Hormone Replacement Therapy (HRT) is an effective treatment for menopausal symptoms. For many years, clinicians used systemic HRT to treat women in menopause, believing that HRT could benefit cardiovascular health, prevent osteoporosis, and help women live longer and healthier lives. In 2002, however, the Womens Health Initiative (WHI) changed this practice. The trial was stopped early because the results showed that the risks of hormone replacement with estrogen and progesterone in women with a uterus outweighed the potential health benefits. Subsequent research has further clarified the risks associated with HRT, as critics felt that the results of the WHI trial could not be generalized because the participants were older (primarily 60s and 70s) and used only oral preparations of estrogen and progesterone.

The following information summarizes the benefits and risks for women using HRT for menopausal symptoms. Ultimately, HRT is an individual decision that must be made by a patient, considering her specific situation and health history, in consultation with her provider.

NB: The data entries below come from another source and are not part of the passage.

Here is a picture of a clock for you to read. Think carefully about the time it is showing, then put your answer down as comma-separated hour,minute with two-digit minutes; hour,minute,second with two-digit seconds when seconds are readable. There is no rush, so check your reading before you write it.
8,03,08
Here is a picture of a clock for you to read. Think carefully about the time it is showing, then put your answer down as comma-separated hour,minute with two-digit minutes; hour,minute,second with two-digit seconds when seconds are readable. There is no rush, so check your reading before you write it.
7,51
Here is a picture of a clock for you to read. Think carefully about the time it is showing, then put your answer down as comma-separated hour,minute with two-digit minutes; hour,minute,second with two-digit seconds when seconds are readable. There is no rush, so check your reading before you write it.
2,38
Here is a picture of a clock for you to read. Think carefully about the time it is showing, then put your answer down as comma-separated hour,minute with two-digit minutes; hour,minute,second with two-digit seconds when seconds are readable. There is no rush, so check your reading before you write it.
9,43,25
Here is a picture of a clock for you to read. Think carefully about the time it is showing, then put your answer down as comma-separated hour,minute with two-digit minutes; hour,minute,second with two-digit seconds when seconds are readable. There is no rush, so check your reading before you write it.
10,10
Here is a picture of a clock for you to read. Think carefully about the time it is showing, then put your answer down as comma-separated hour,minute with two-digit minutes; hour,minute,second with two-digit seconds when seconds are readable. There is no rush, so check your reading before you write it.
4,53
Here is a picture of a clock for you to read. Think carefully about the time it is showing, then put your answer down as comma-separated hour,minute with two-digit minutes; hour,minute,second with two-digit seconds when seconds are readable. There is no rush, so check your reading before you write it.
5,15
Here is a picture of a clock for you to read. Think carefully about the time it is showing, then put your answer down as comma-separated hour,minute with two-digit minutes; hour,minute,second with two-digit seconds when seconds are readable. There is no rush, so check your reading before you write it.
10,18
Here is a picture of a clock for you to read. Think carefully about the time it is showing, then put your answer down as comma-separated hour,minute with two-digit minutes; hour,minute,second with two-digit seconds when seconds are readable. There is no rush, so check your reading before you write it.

Benefits of Hormone Replacement Therapy

Hormone replacement therapy is the most effective treatment for the vasomotor and vaginal symptoms associated with menopause.[1] Research shows that estrogen-only therapy decreases coronary heart disease and reduces risk of breast cancer in women younger than 60 years when started within 10 years of menopause onset. Both estrogen-only and estrogen plus progesterone therapy decrease the risk of hip fracture.[2][3]

Risks of Hormone Replacement Therapy

The risks of HRT vary with the type, dose, route of administration, duration of use, and age of initiation. Results from the WHI, with treatment consisting of oral estrogen and medroxyprogesterone acetate, demonstrated an increased risk of invasive breast cancer and cardiovascular events including heart attacks, cerebrovascular events, and blood clots.[4]. Further analysis and research has shown that oral HRT (both estrogen-only and combined estrogen and progesterone) increases the risk of thromboembolic events, with risk of stroke increasing with age and with initiation of therapy >10 years from onset of menopause. Estrogen plus progesterone therapy is associated with a small increased risk of breast cancer, which is greater with use of synthetic progestins (ie, medroxyprogesterone acetate). HRT is also associated with an increased risk of gallbladder disease, although overall risk is low.[2][5][6]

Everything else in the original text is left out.